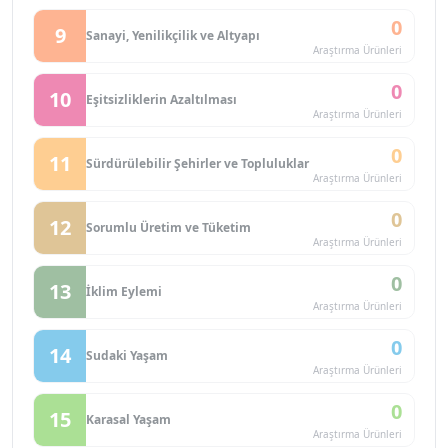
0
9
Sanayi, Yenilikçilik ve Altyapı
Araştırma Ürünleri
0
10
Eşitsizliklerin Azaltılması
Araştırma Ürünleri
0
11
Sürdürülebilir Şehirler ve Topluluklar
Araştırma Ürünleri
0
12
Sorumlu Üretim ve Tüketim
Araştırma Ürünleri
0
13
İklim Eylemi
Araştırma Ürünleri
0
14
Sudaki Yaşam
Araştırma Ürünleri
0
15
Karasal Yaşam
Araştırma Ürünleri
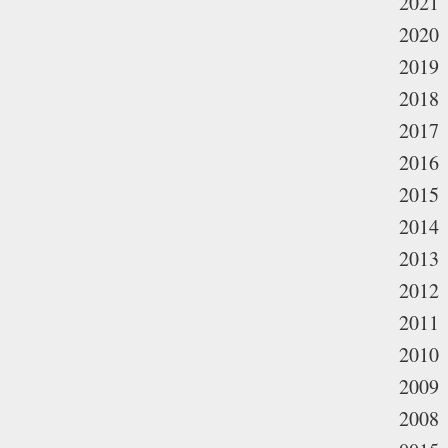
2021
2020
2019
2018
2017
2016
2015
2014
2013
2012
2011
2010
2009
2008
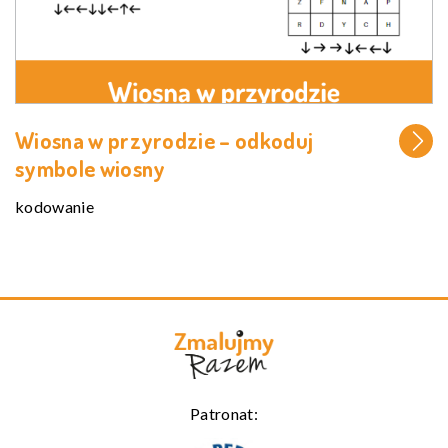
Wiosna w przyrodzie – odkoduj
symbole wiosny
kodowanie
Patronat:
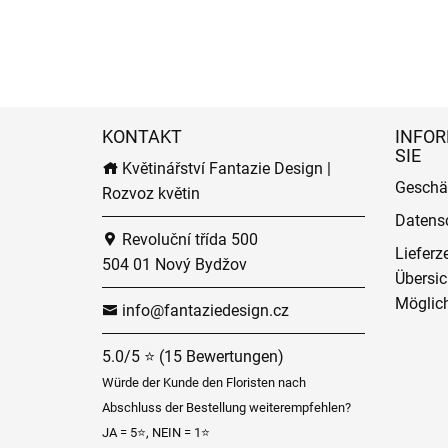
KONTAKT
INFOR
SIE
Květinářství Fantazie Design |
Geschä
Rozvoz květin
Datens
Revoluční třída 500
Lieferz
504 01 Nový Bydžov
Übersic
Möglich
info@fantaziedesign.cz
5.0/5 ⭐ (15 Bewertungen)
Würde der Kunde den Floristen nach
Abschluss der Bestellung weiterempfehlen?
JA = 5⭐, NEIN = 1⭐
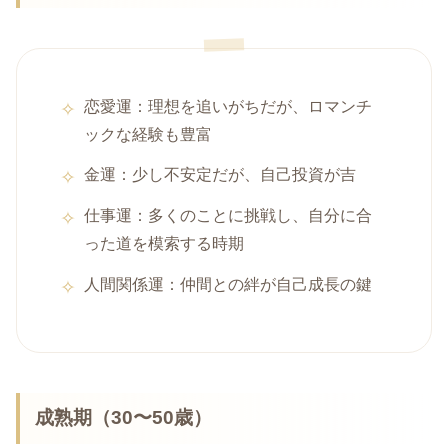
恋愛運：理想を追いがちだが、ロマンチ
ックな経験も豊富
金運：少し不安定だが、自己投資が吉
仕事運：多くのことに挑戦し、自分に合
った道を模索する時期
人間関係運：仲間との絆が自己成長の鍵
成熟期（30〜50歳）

- - -

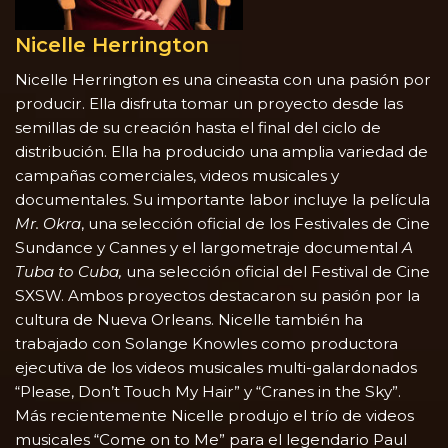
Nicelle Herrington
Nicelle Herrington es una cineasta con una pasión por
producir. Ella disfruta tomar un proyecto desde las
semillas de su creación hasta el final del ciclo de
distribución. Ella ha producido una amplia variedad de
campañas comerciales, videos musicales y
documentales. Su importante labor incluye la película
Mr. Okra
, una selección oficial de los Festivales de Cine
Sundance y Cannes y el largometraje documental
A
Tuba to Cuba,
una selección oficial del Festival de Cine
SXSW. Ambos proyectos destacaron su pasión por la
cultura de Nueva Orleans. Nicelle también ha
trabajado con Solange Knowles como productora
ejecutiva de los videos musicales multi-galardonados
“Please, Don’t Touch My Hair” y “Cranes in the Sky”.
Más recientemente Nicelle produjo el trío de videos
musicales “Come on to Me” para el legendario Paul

- - -

# [How to complete this task]
Wherever the string "pasión" occurs in the records above, copy that line.

# [Solution]
Nicelle Herrington es una cineasta con una pasión por
SXSW. Ambos proyectos destacaron su pasión por la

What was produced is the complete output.